Im Gazastreifen fallen die Bomben, über tausend Tote und kein Ende in Sicht. Wie soll man da Urlaub in Deutschland machen? Umso mehr, wenn man dort zahlreiche Freunde und Bekannte hat, und auch Kolleginnen und Kollegen durch die Arbeit der Stiftung. Eigentlich hätte es ein entspannter WM-Sommer werden sollen – für mich und die Fußballverrückten in Palästina und der Region (und dann noch mit so einem grandiosen Ausgang). Und eine Entspannung von den ewigen Frustrationen und Spannungen des Lebens in den besetzten Gebieten. Aber es kam anders, denn nicht nur in den Halbzeitpausen wurde man an die schreckliche Realität erinnert. Omnipräsent waren die Bilder aus dem Gazastreifen, wo die Menschen völlig schutzlos den Angriffen ausgeliefert waren, und omnipräsent war die Sorge um die Freunde dort. Vor allem in den sozialen Medien ein unaufhörlicher Strom von grauenhaften Bildern der Opfern – für mich eben keine anonymen, sondern die engen Freunde und Familien meiner Bekannten. Mittlerweile ist die Schwelle von 1000 Todesopfern überschritten, die meisten Zivilisten, viele Kinder und Frauen. Und warum in aller Welt versagt die Diplomatie auf ganzer Linie bei der Vermittlung eines Waffenstillstandes?
Der Versuch abzuschalten scheitert so völlig; auch im Urlaub bediene ich ein paar Presseanfragen, zum Beispiel beim NDR, bei Phönix oder beim Deutschlandradio. Und doch plagt das schlechte Gewissen, nichts tun zu können für die bedrohten Menschen im Gazastreifen.
Auch die schrecklichen Szenen von antisemitischen Ausschreitungen in Paris, aber auch in Deutschland schockieren und belasten mich. Wie kann man so dumm sein, so geschichstvergessen, und bei Demonstrationen für ein Ende des Krieges und gegen die Politik der gegenwärtigen radikalen israelischen Regierung jüdische Enrichtungen anzugreifen, jüdische Bürger oder Synagogen? Und dann wieder erregen mich jene, die jedem notwendigen und legitimen Protest gegen die israelische Politik und die Bombardments Antisemitismus unterstellen oder ihn als „antiisraelisch“ diskreditieren wollen.
Ähnliches geschieht, als internationale Fluggesellschaften ihre Flüge nach Tel Aviv absetzen.

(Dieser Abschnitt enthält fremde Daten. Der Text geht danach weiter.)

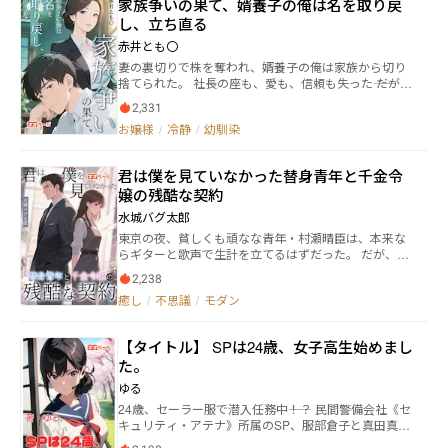
家族争いの果て、婿養子の俺は名を取り戻
作品は以前通り掲載しております。どうか今後ともよ
ろしくお願いいたします。 G3M ある夏の日、沙耶と伽
し、立ち直る
耶の兄、勝則が家出した。兄が残した日記には、家に
赤井とも〇
も高校にも居場所がなかったことが理由だと書かれて
妻の裏切りで株を奪われ、婿養子の俺は家族から切り
いた。しばらくして勝則は警察に保護された。警察署
捨てられた。 社長の座も、愛も、信頼も失った―― だがそ
で事情聴取を受け、両親から説教され、くたくたにな
れで終わる俺じゃない。 証拠を握り、資金を動かし、
って勝則は家に帰ってきた。 沙耶と伽耶は勝則を心配
2,331
裏切り者どもを叩き潰す逆襲が始まる！ 偽りの愛情
して待っていた。二人は帰宅した兄の面倒を見ると両
お嬢様
/
冷静
/
幼馴染
も、家族の欲望も、すべて盤上で清算してやる。 俺は
親に申し出たのだが、厳格な父親は勝則を全寮制の学
もう従順な婿養子じゃない。 取り戻すのは奪われた苗
校に入れてしまう。父の方針に納得できない沙耶と伽
字と、俺自身の誇りだ。 『家族争いの果て、婿養子の
耶がとった行動は……。 【父親に家を追い出されて姉
君は僕を見ていなかった――替身青年と千金令
俺は苗字を取り戻し、立ち直る』――爽快なる復讐劇、こ
と双子の妹に助けられる社会不適合者タイプの高校生
嬢の残酷な契約
こに開幕！
の話】 ＜登場人物＞ 勝則・・・・・主人公、高校生
伽耶・・・・・勝則の妹、沙耶の双子の姉、中学生 沙
水城バグ太郎
耶・・・・・勝則の妹、伽耶の双子の妹、中学生 麻
東京の夜、貧しくも頑なな青年・村瀬晴臣は、本来な
衣・・・・・勝則の姉、高校生 達也・・・・・勝則の
らギターと歌声で生計を立てるはずだった。 だが、彼
父 真知子・・・・勝則の母
が豪門令嬢・白川綾音の「白月光」――神谷淳一に瓜二つ
2,238
であったことから、強引に「替身の恋人」として囲わ
癒し
/
不思議
/
モダン
れてしまう。 三年間、彼は豪華な生活を送りながらも
尊厳を失い、金色の牢獄の中で少しずつ心を麻痺させ
ていった。 しかしある宴会の火災と「偽りの死」をき
【タイトル】 SPは24歳、女子高生始めまし
っかけに、彼はついに枷から逃れ、自分の音楽と自由
た。
を取り戻そうと決意する。 沖縄の海風の中で、彼は優
しく誠実な音楽教師・藤原笑美と出会う。 彼女だけ
ゆる
が、本当の意味で「彼自身」を見てくれる存在だっ
24歳、セーラー服で潜入任務中――！？ 民間警備会社《セ
た。 けれど、旧き愛と執念に囚われた綾音は、壊れか
キュリティ・アテナ》所属のSP、服部倉子と真田真
けた心を抱えながらも彼を追い続ける。 豪門の陰謀、
子。 次なる任務は、名門お嬢様学校に通う令嬢・久遠
隠された素顔、愛と占有、自由と依存―― 晴臣は痛みと温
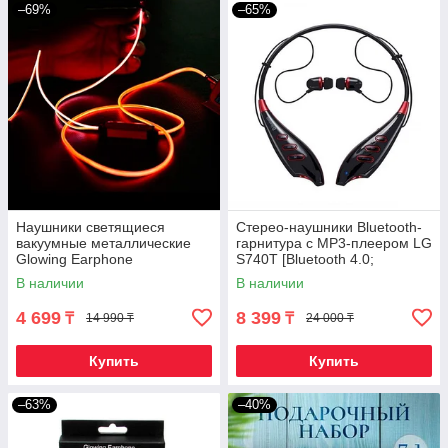
–69%
–65%
Наушники светящиеся
Стерео-наушники Bluetooth-
вакуумные металлические
гарнитура с MP3-плеером LG
Glowing Earphone
S740T [Bluetooth 4.0;
(Оранжевый)
MP3/WMA; MicroSD]
В наличии
В наличии
4 699
8 399
₸
₸
14 990 ₸
24 000 ₸
Купить
Купить
–63%
–40%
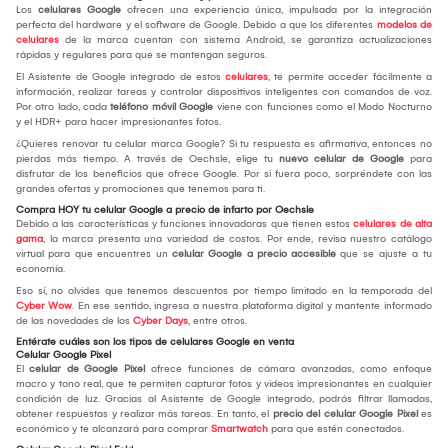
Los
celulares Google
ofrecen una experiencia única, impulsada por la integración
perfecta del hardware y el software de Google. Debido a que los diferentes
modelos de
celulares
de la marca cuentan con sistema Android, se garantiza actualizaciones
rápidas y regulares para que se mantengan seguros.
El Asistente de Google integrado de estos
celulares
, te permite acceder fácilmente a
información, realizar tareas y controlar dispositivos inteligentes con comandos de voz.
Por otro lado, cada
teléfono móvil Google
viene con funciones como el Modo Nocturno
y el HDR+ para hacer impresionantes fotos.
¿Quieres renovar tu celular marca Google? Si tu respuesta es afirmativa, entonces no
pierdas más tiempo. A través de Oechsle, elige tu
nuevo celular de Google
para
disfrutar de los beneficios que ofrece Google. Por si fuera poco, sorpréndete con las
grandes ofertas y promociones que tenemos para ti.
Compra HOY tu celular Google a precio de infarto por Oechsle
Debido a las características y funciones innovadoras que tienen estos
celulares de alta
gama
, la marca presenta una variedad de costos. Por ende, revisa nuestro catálogo
virtual para que encuentres un
celular Google a precio
accesible
que se ajuste a tu
economía.
Eso sí, no olvides que tenemos descuentos por tiempo limitado en la temporada del
Cyber Wow
. En ese sentido, ingresa a nuestra plataforma digital y mantente informado
de las novedades de los
Cyber Days
, entre otros.
Entérate cuáles son los tipos de celulares Google en venta
Celular Google Pixel
El
celular de Google Pixel
ofrece funciones de cámara avanzadas, como enfoque
macro y tono real, que te permiten capturar fotos y videos impresionantes en cualquier
condición de luz. Gracias al Asistente de Google integrado, podrás filtrar llamadas,
obtener respuestas y realizar más tareas. En tanto, el
precio del celular Google Pixel
es
económico y te alcanzará para comprar
Smartwatch
para que estén conectados.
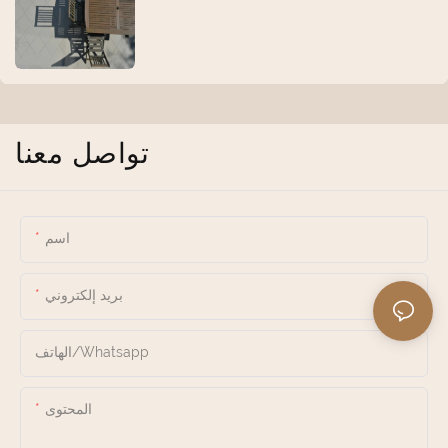
تواصل معنا
اسم
بريد إلكتروني
الهاتف/whatsapp
المحتوى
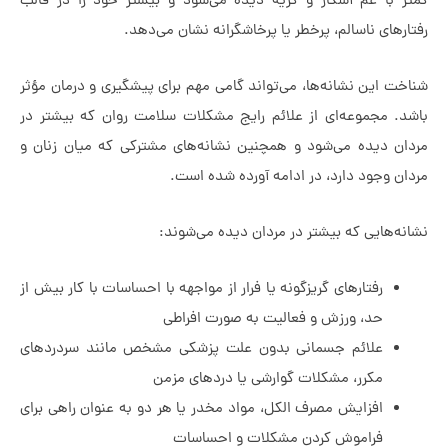
ا غم آشکار و گریه دیده می‌شود و بیشتر خود را در قالب
ی ناسالم، پرخطر یا پرخاشگرانه نشان می‌دهد.
ین نشانه‌ها، می‌تواند گامی مهم برای پیشگیری و درمان مؤثر
مجموعه‌ای از علائم رایج مشکلات سلامت روان که بیشتر در
دیده می‌شود و همچنین نشانه‌های مشترکی که میان زنان و
جود دارد، در ادامه آورده شده است.
ایی که بیشتر در مردان دیده می‌شوند:
رفتارهای گریزگونه یا فرار از مواجهه با احساسات با کار بیش از
حد، ورزش و فعالیت به صورت افراطی
علائم جسمانی بدون علت پزشکی مشخص مانند سردردهای
مکرر، مشکلات گوارشی یا دردهای مزمن
افزایش مصرف الکل، مواد مخدر یا هر دو به عنوان راهی برای
فراموش کردن مشکلات و احساسات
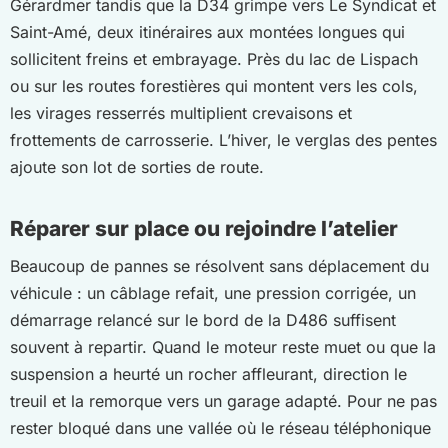
Gérardmer tandis que la D34 grimpe vers Le Syndicat et
Saint-Amé, deux itinéraires aux montées longues qui
sollicitent freins et embrayage. Près du lac de Lispach
ou sur les routes forestières qui montent vers les cols,
les virages resserrés multiplient crevaisons et
frottements de carrosserie. L’hiver, le verglas des pentes
ajoute son lot de sorties de route.
Réparer sur place ou rejoindre l’atelier
Beaucoup de pannes se résolvent sans déplacement du
véhicule : un câblage refait, une pression corrigée, un
démarrage relancé sur le bord de la D486 suffisent
souvent à repartir. Quand le moteur reste muet ou que la
suspension a heurté un rocher affleurant, direction le
treuil et la remorque vers un garage adapté. Pour ne pas
rester bloqué dans une vallée où le réseau téléphonique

Und das passiert genau an jenem Tag, als ich mit Lufthansa nach Tel Aviv zurückfliegen möchte. Denn in Yehud, einer kleinen Stadt in der Nähe des Ben Gurion Flughafens, ist eine Rakete eingeschlagen. Auch wenn ich mich selbst nicht unmittelbar gefährdet fühle und am liebsten zurück in die „Heimat“ möchte – schließlich werden 90% aller Raketen vom „Iron Dome“ System abgefangen – man geht doch davon aus und erwartet das auch, dass Fluggesellschaften alle Risiken für ihre Fluggäste ausschließen wollen. Etwas befremdlich waren daher Stimmen in den USA, die politischen Druck zu einer Wiederaufnahme der Flüge machten. Und auch in Deutschland gab es ähnliche Kommentare, sogar aus der Politik – als betroffener Fluggast muss ich doch sagen, dass ich die Risikoanalyse lieber Fachleuten überlasse. Auch manchen Piloten und Crew-Mitgliedern der Lufthansa ging das so. Um nicht zu viel Zeit zu verlieren, buchen wir schließlich um: Nach Amman. Das ist ein Umweg, und auch die Einreise nach Palästina über Jordanien ist manchmal beschwerlich; so endet ein anstrengender Urlaub. Wenn jetzt endlich ein Waffenstillstand hält und der Gazastreifen eine Zukunft bekommt, wird es bald vergessen sein.